(Saved entries)
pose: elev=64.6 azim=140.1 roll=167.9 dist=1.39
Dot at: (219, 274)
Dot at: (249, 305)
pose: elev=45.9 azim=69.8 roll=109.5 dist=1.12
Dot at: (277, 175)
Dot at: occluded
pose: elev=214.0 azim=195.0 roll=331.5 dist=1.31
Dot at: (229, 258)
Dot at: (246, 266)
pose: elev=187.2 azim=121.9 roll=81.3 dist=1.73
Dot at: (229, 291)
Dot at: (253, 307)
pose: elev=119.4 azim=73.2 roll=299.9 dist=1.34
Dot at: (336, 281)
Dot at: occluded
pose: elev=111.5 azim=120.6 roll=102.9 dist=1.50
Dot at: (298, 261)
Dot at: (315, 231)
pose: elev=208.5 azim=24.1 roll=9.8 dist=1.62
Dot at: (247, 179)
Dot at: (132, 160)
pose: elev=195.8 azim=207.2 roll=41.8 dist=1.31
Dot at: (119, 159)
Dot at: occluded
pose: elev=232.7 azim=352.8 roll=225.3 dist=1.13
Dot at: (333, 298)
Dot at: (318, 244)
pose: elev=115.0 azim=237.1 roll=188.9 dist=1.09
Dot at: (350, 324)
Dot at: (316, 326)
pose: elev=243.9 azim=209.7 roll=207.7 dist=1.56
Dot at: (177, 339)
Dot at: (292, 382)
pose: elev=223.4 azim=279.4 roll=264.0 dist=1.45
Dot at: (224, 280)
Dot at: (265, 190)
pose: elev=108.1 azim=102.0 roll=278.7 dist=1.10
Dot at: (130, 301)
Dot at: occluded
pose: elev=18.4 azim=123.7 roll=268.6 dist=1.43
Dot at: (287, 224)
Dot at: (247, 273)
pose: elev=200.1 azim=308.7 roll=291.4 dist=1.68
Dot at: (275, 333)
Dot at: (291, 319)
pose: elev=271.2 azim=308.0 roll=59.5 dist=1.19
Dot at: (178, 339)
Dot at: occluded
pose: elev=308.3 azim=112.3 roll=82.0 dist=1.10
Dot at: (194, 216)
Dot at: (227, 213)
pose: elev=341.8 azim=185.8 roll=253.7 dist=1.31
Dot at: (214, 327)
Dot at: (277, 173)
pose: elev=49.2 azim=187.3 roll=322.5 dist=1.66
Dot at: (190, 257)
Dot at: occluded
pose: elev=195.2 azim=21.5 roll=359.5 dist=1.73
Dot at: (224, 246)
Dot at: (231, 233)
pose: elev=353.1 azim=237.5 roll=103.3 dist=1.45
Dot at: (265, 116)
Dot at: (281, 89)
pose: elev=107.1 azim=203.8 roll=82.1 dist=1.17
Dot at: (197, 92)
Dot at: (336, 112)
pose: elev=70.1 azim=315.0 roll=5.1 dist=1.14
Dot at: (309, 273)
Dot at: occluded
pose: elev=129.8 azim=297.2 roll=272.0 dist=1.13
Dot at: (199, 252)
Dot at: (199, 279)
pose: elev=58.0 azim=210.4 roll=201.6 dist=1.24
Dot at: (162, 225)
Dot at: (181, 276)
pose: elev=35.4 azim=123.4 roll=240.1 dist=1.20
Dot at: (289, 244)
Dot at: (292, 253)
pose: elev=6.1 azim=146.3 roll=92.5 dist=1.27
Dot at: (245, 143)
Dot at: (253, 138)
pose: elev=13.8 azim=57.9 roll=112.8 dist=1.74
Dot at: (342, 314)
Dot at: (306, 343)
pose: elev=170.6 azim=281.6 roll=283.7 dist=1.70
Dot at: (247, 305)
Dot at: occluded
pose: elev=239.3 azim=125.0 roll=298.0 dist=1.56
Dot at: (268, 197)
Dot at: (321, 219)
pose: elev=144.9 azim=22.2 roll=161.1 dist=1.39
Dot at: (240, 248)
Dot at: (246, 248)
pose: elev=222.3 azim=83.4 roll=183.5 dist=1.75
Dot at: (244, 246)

» **TASK STATEMENT**: Copy every record above line for line, changing nothing.

» **THE SOLUTION**:
pose: elev=64.6 azim=140.1 roll=167.9 dist=1.39
Dot at: (219, 274)
Dot at: (249, 305)
pose: elev=45.9 azim=69.8 roll=109.5 dist=1.12
Dot at: (277, 175)
Dot at: occluded
pose: elev=214.0 azim=195.0 roll=331.5 dist=1.31
Dot at: (229, 258)
Dot at: (246, 266)
pose: elev=187.2 azim=121.9 roll=81.3 dist=1.73
Dot at: (229, 291)
Dot at: (253, 307)
pose: elev=119.4 azim=73.2 roll=299.9 dist=1.34
Dot at: (336, 281)
Dot at: occluded
pose: elev=111.5 azim=120.6 roll=102.9 dist=1.50
Dot at: (298, 261)
Dot at: (315, 231)
pose: elev=208.5 azim=24.1 roll=9.8 dist=1.62
Dot at: (247, 179)
Dot at: (132, 160)
pose: elev=195.8 azim=207.2 roll=41.8 dist=1.31
Dot at: (119, 159)
Dot at: occluded
pose: elev=232.7 azim=352.8 roll=225.3 dist=1.13
Dot at: (333, 298)
Dot at: (318, 244)
pose: elev=115.0 azim=237.1 roll=188.9 dist=1.09
Dot at: (350, 324)
Dot at: (316, 326)
pose: elev=243.9 azim=209.7 roll=207.7 dist=1.56
Dot at: (177, 339)
Dot at: (292, 382)
pose: elev=223.4 azim=279.4 roll=264.0 dist=1.45
Dot at: (224, 280)
Dot at: (265, 190)
pose: elev=108.1 azim=102.0 roll=278.7 dist=1.10
Dot at: (130, 301)
Dot at: occluded
pose: elev=18.4 azim=123.7 roll=268.6 dist=1.43
Dot at: (287, 224)
Dot at: (247, 273)
pose: elev=200.1 azim=308.7 roll=291.4 dist=1.68
Dot at: (275, 333)
Dot at: (291, 319)
pose: elev=271.2 azim=308.0 roll=59.5 dist=1.19
Dot at: (178, 339)
Dot at: occluded
pose: elev=308.3 azim=112.3 roll=82.0 dist=1.10
Dot at: (194, 216)
Dot at: (227, 213)
pose: elev=341.8 azim=185.8 roll=253.7 dist=1.31
Dot at: (214, 327)
Dot at: (277, 173)
pose: elev=49.2 azim=187.3 roll=322.5 dist=1.66
Dot at: (190, 257)
Dot at: occluded
pose: elev=195.2 azim=21.5 roll=359.5 dist=1.73
Dot at: (224, 246)
Dot at: (231, 233)
pose: elev=353.1 azim=237.5 roll=103.3 dist=1.45
Dot at: (265, 116)
Dot at: (281, 89)
pose: elev=107.1 azim=203.8 roll=82.1 dist=1.17
Dot at: (197, 92)
Dot at: (336, 112)
pose: elev=70.1 azim=315.0 roll=5.1 dist=1.14
Dot at: (309, 273)
Dot at: occluded
pose: elev=129.8 azim=297.2 roll=272.0 dist=1.13
Dot at: (199, 252)
Dot at: (199, 279)
pose: elev=58.0 azim=210.4 roll=201.6 dist=1.24
Dot at: (162, 225)
Dot at: (181, 276)
pose: elev=35.4 azim=123.4 roll=240.1 dist=1.20
Dot at: (289, 244)
Dot at: (292, 253)
pose: elev=6.1 azim=146.3 roll=92.5 dist=1.27
Dot at: (245, 143)
Dot at: (253, 138)
pose: elev=13.8 azim=57.9 roll=112.8 dist=1.74
Dot at: (342, 314)
Dot at: (306, 343)
pose: elev=170.6 azim=281.6 roll=283.7 dist=1.70
Dot at: (247, 305)
Dot at: occluded
pose: elev=239.3 azim=125.0 roll=298.0 dist=1.56
Dot at: (268, 197)
Dot at: (321, 219)
pose: elev=144.9 azim=22.2 roll=161.1 dist=1.39
Dot at: (240, 248)
Dot at: (246, 248)
pose: elev=222.3 azim=83.4 roll=183.5 dist=1.75
Dot at: (244, 246)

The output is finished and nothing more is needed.